As of early today, the ChatGPT app store has around 46 shopping apps and 54 travel apps, with a big wave added in just the last two weeks. A quick sample of what an assistant like Gila could plausibly orchestrate:
Shopping: Walmart, Target, Lowe’s, Instacart, Klarna, Printify, Ticketmaster, Vivid Seats, 1-800-Flowers
Travel: Booking.com, Expedia, Priceline, Uber, Skyscanner, Kiwi.com, Trainline, Turo, GetYourGuide, Viator, Hyatt, Wyndham
(note: not every ChatGPT app supports in-chat checkout yet. Instacart does — that's why this trick works end-to-end for us today. But a lot of the apps in the store are still only offering search and discovery than checkout, and for those you'd still be bouncing out to the merchant to actually complete the transaction.)

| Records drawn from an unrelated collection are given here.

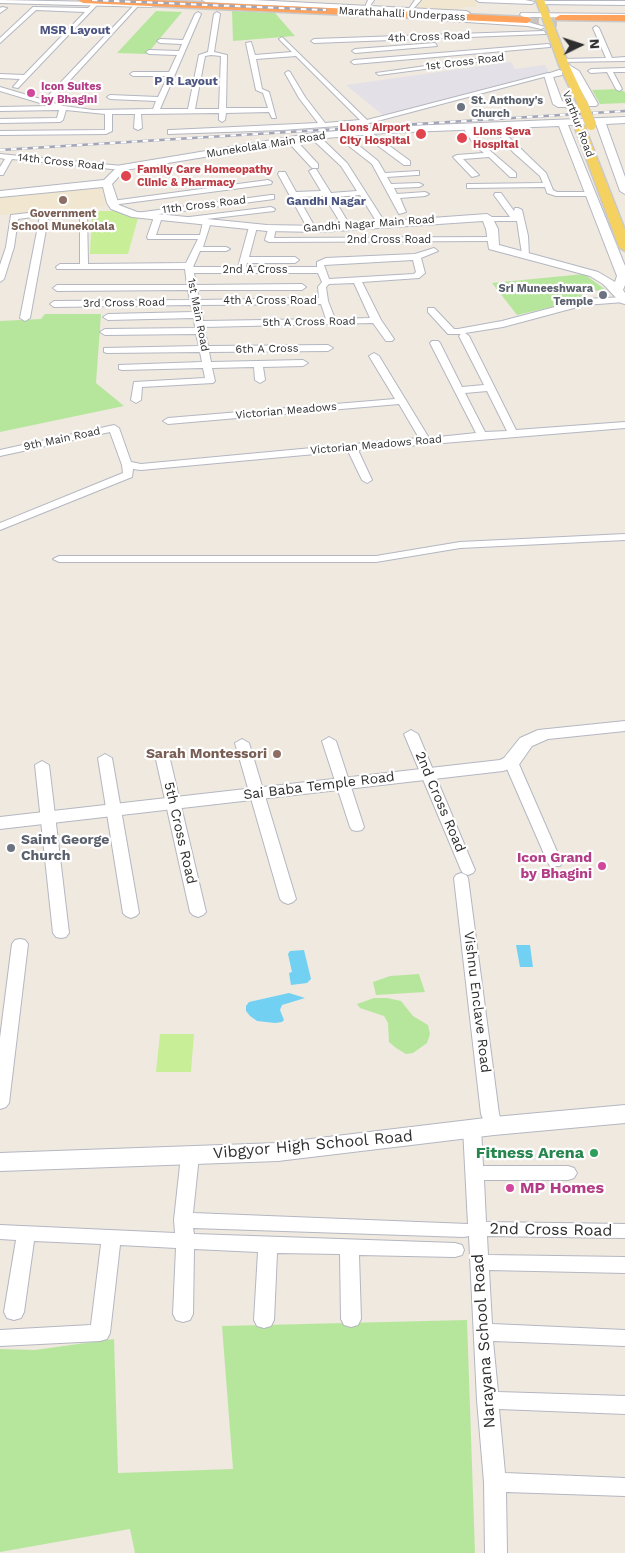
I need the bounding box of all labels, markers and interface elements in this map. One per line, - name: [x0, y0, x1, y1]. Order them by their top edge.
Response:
- street label: Marathahalli Underpass: [338, 4, 466, 24]
- north arrow: [555, 20, 605, 70]
- district label: MSR Layout: [40, 23, 110, 37]
- street label: 4th Cross Road: [388, 29, 470, 45]
- text: N: [587, 38, 603, 50]
- street label: 1st Cross Road: [425, 51, 505, 73]
- district label: P R Layout: [154, 74, 218, 88]
- place label: Icon Suites by Bhagini: [41, 80, 101, 106]
- marker: Icon Suites by Bhagini: [25, 87, 37, 99]
- street label: Varthur Road: [559, 89, 597, 159]
- place label: St. Anthony's Church: [471, 94, 543, 120]
- marker: St. Anthony's Church: [455, 101, 467, 113]
- place label: Lions Airport City Hospital: [339, 121, 410, 147]
- place label: Lions Seva Hospital: [473, 125, 531, 151]
- marker: Lions Airport City Hospital: [414, 127, 428, 141]
- street label: Munekolala Main Road: [205, 129, 327, 161]
- marker: Lions Seva Hospital: [455, 131, 469, 145]
- street label: 14th Cross Road: [17, 151, 105, 173]
- place label: Family Care Homeopathy Clinic & Pharmacy: [137, 163, 273, 189]
- marker: Family Care Homeopathy Clinic & Pharmacy: [119, 169, 133, 183]
- street label: 11th Cross Road: [161, 193, 247, 217]
- marker: Government School Munekolala: [57, 194, 69, 206]
- district label: Gandhi Nagar: [286, 194, 366, 208]
- place label: Government School Munekolala: [11, 207, 115, 233]
- street label: Gandhi Nagar Main Road: [303, 213, 435, 235]
- street label: 2nd Cross Road: [347, 233, 431, 247]
- street label: 2nd A Cross: [223, 263, 287, 277]
- street label: 1st Main Road: [184, 277, 212, 353]
- place label: Sri Muneeshwara Temple: [499, 282, 593, 308]
- marker: Sri Muneeshwara Temple: [597, 289, 609, 301]
- street label: 4th A Cross Road: [223, 294, 317, 308]
- street label: 3rd Cross Road: [83, 296, 165, 310]
- street label: 5th A Cross Road: [262, 315, 356, 329]
- street label: 6th A Cross: [235, 342, 299, 356]
- street label: Victorian Meadows: [235, 400, 337, 422]
- street label: 9th Main Road: [23, 424, 101, 454]
- street label: Victorian Meadows Road: [310, 433, 442, 457]
- place label: Sarah Montessori: [146, 746, 267, 762]
- marker: Sarah Montessori: [271, 748, 283, 760]
- street label: 2nd Cross Road: [411, 749, 469, 855]
- street label: Sai Baba Temple Road: [242, 768, 396, 804]
- street label: 5th Cross Road: [160, 780, 200, 886]
- place label: Saint George Church: [21, 832, 109, 864]
- marker: Saint George Church: [5, 842, 17, 854]
- place label: Icon Grand by Bhagini: [517, 850, 592, 882]
- marker: Icon Grand by Bhagini: [596, 860, 608, 872]
- street label: Vishnu Enclave Road: [460, 930, 494, 1074]
- street label: Vibgyor High School Road: [212, 1127, 414, 1163]
- place label: Fitness Arena: [476, 1143, 584, 1163]
- marker: Fitness Arena: [588, 1147, 600, 1159]
- place label: MP Homes: [520, 1178, 604, 1198]
- marker: MP Homes: [504, 1182, 516, 1194]
- street label: 2nd Cross Road: [489, 1219, 613, 1241]
- street label: Narayana School Road: [468, 1253, 500, 1429]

Another interesting angle is that some of these apps are already live on Claude as well (Ticketmaster, Target, Booking.com, Expedia, and more). So this trick might work across a few different AI applications.
Caveats
Obviously this only works with ChatGPT/Claude apps that actually exist plus have an embedded checkout, and today that’s a small set - mostly commerce integrations like Instacart. So the surface area is limited.
It’s also worth naming the obvious: this lives in a grey area with the AI app. We’re using a consumer product as infrastructure in a way it wasn’t exactly designed for. It works beautifully today; whether it keeps working depends on decisions of OpenAI and Anthropic.
But the broader point stands - the combination of text-native tool access (i.e., ChatGPT apps MCP based architecture) and pre-authenticated payment turns out to be the right shape for this to work.
This connects to a broader trend in AI right now: a lot of the hacky stuff that ends up working great is basically an accident. Look at Claude Code - nominally a coding agent, but over the last few months millions of people have figured out it’s actually pretty great at productivity, go-to-market work, research, consumer agent workflows, and a dozen other things nobody originally scoped it for. The ChatGPT-apps-as-payment-wallet trick has the same flavor: nobody designed it for this, it just happens to fit.
And sometimes those accidents are the best clue we have about what’s actually working.